Ambos se conhecem desde a adolescência no internato de elite de Eton. Enquanto lá Boris era o astro e o porta-voz dos alunos, mais tarde, na universidade, Cameron teve um desempenho muito melhor do que o dele. Dave se tornou líder do Partido Conservador, enquanto Johnson se envolveu numa série de escândalos, comprometendo seriamente suas chances de uma carreira nos escalões mais altos da política.
No entanto, a combinação de irreverência e verniz de cultura agradou aos ingleses, e o chefe de partido acabou tendo que pedir a Johnson que se candidatasse à prefeitura da capital.
Na tradicionalmente esquerdista Londres, o político loiro era o único capaz de arrebatar o posto do Partido Trabalhista. Ele diverte o eleitorado, podendo ter feito carreira como humorista, e isso o transforma na arma mais perigosa na campanha a favor da retirada do Reino Unido da União Europeia.
Luta de viseira aberta
Durante todo o último fim de semana, Johnson alardeou sua indecisão, seu coração dividido, sua agonia política. Somente no fim da tarde de domingo, após longos e teatrais circunlóquios, ele se definiu.
"Só há uma forma de conseguirmos a mudança de que precisamos, e ela é escolher a saída", escreveu no dia seguinte no jornal The Telegraph.
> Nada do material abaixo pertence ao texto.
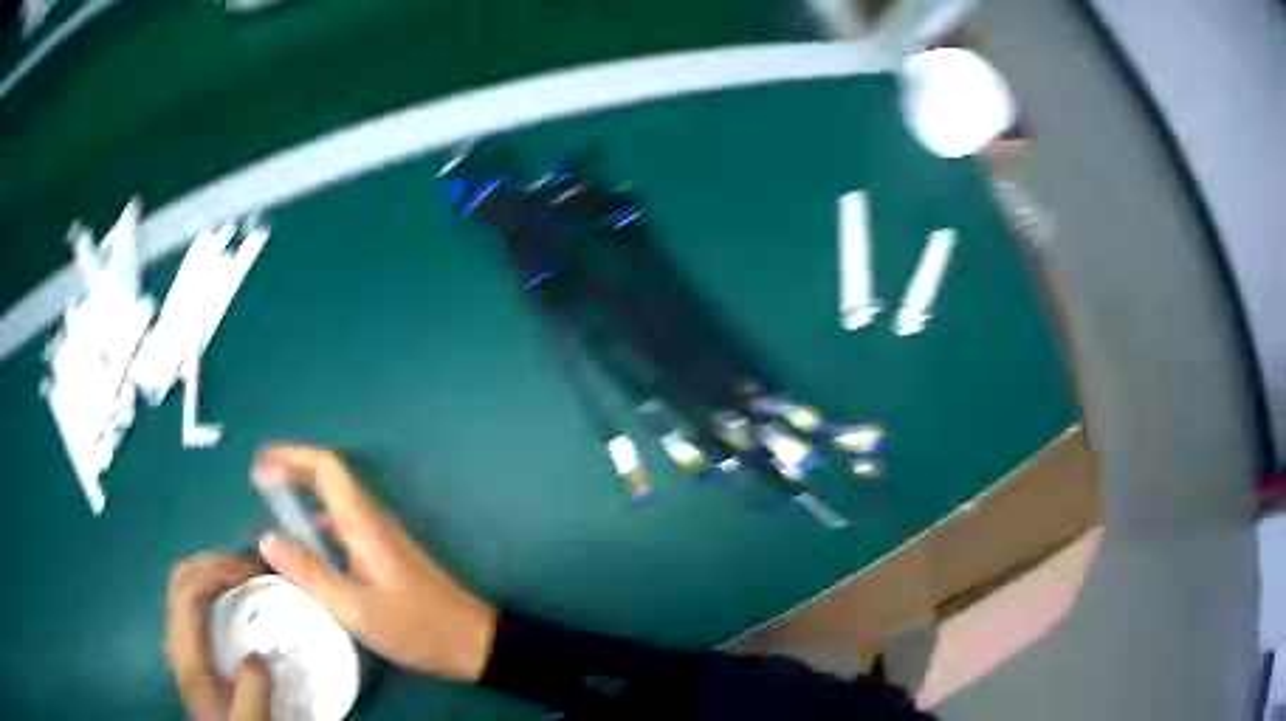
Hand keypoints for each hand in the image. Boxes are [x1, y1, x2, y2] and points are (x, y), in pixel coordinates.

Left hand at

Ele afirma que, após um "não" à UE, os britânicos poderiam obter uma nova rodada de negociações em Bruxelas – e ainda mais concessões. Um procedimento, contudo, que alguns Estados-membros já haviam rejeitado explicitamente durante a cúpula da UE na semana passada.
Segundo consta, Cameron teria avisado Johnson sobre sua decisão pouco antes, por uma mensagem de texto. Agora ambos combatem de viseira levantada: o premiê sabe que Johnson está jogando para obter a chefia do partido e, em última análise, abocanhar seu posto à frente do governo.
A popularidade de Boris, sua capacidade de dizer justamente o que os outros querem escutar e seu dom de enobrecer preconceitos por meio de retórica, o transformam no opositor mais perigoso de Cameron na campanha pró-UE. É possível que seja ele a lhe dar o golpe de misericórdia, no fim das contas.
O slogan "Boris for Brexit" por si, já praticamente impossível de suplantar, em sua singeleza aliterativa. Se a União Europeia e o Reino Unido tiverem azar, pode bastar um jogo de palavras para fazer pesar o prato da balança a favor da saída britânica do bloco europeu.